Here you also see the nice info from the debugger (started with “%debug” in a cell):

> <ipython-input-199-b9616952fd70>(3)accuracy_np()
      1 def accuracy_np(preds, targs):
      2     preds = np.argmax(preds, 1)
----> 3     return np.mean(to_np((preds==targs))) # (preds==targs).mean()

ipdb> p preds
tensor([14, 17,  2, 14, 14,  6, 13,  8,  2,  9, 15,  6, 17,  7, 12,  0, 14, 14,
         7, 19,  1, 14, 14, 13, 14, 14, 14,  6,  9, 18, 13,  0,  2,  6, 18, 11,
        14,  6,  0, 10,  6, 13, 12, 14,  3, 13, 14,  7, 14, 13,  9, 14, 13,  2,
        14, 11,  6,  0,  2,  2,  2, 14, 14,  9])
ipdb> p targs
tensor([14, 17,  2, 14, 14,  5, 13, 10,  2,  9, 15,  6,  8,  7, 12,  0, 14, 14,
         7, 19,  1, 14, 14, 13, 14, 14, 14,  5,  9, 18, 13,  0,  2,  6, 18, 11,
        14,  3,  0, 10,  6, 13, 12, 14,  3, 13, 14,  7, 12, 13,  9, 14,  1,  2,
        14, 11,  6,  0,  2,  2,  2, 17, 14,  9], device='cuda:0')
ipdb> p preds==targs
*** RuntimeError: Expected object of type torch.LongTensor but found type torch.cuda.LongTensor for argument #2 'other'
ipdb> p preds==targs.cpu()
tensor([1, 1, 1, 1, 1, 0, 1, 0, 1, 1, 1, 1, 0, 1, 1, 1, 1, 1, 1, 1, 1, 1, 1, 1,
        1, 1, 1, 0, 1, 1, 1, 1, 1, 1, 1, 1, 1, 0, 1, 1, 1, 1, 1, 1, 1, 1, 1, 1,
        0, 1, 1, 1, 0, 1, 1, 1, 1, 1, 1, 1, 1, 0, 1, 1], dtype=torch.uint8)
ipdb> p to_np(preds==targs.cpu())
array([1, 1, 1, 1, 1, 0, 1, 0, 1, 1, 1, 1, 0, 1, 1, 1, 1, 1, 1, 1, 1, 1, 1, 1, 1, 1, 1, 0, 1, 1, 1, 1, 1, 1,
       1, 1, 1, 0, 1, 1, 1, 1, 1, 1, 1, 1, 1, 1, 0, 1, 1, 1, 0, 1, 1, 1, 1, 1, 1, 1, 1, 0, 1, 1], dtype=uint8)
ipdb> p np.mean(to_np((preds==targs.cpu())))
0.875
ipdb> q

Maybe the debugging overview helps somebody not familiar with it.

Best regards
Michael

2 Likes

Around 20:36 I was looking at the head_reg4 and was wondering why we output 256 features from the Linear layer. Could someone explain or refer me to a source on how I go about choosing input and output features please?

This helped me a lot.
Thank you!!!

I got the same error multiple times. I have to replace .cpu() to .cuda() at every line to get rid of the error.

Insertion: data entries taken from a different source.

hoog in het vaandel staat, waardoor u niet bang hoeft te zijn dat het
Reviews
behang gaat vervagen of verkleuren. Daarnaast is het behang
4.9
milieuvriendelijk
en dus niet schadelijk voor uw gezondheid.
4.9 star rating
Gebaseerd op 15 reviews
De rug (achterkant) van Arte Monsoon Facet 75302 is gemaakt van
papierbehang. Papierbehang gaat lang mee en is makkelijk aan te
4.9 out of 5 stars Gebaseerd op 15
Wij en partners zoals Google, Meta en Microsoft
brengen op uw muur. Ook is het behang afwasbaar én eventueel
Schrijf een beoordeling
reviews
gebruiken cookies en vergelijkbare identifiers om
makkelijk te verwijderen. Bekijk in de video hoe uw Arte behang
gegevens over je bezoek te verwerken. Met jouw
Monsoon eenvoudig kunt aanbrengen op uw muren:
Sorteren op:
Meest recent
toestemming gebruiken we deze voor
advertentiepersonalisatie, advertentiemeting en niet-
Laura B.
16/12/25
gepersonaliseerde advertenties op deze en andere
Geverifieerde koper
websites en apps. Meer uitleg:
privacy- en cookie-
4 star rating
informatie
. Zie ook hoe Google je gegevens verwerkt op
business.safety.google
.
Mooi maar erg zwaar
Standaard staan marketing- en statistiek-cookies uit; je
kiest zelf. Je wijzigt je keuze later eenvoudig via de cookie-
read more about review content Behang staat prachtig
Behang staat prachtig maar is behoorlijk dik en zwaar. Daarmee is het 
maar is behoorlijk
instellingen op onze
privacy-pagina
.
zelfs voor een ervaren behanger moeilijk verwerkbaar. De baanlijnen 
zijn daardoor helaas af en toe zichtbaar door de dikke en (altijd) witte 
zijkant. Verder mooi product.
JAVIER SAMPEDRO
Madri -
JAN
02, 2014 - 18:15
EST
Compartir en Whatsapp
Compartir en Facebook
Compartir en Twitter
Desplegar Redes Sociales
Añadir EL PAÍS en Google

For multibox detection, when we one-hot encode the labels, if the ground truth is only background the vector will be full of zeros, so any vector of activations will give a cross entropy loss of zero… isn’t that a big problem ?

@ guptapankaj1993 I am having the same problem, did you find any solution?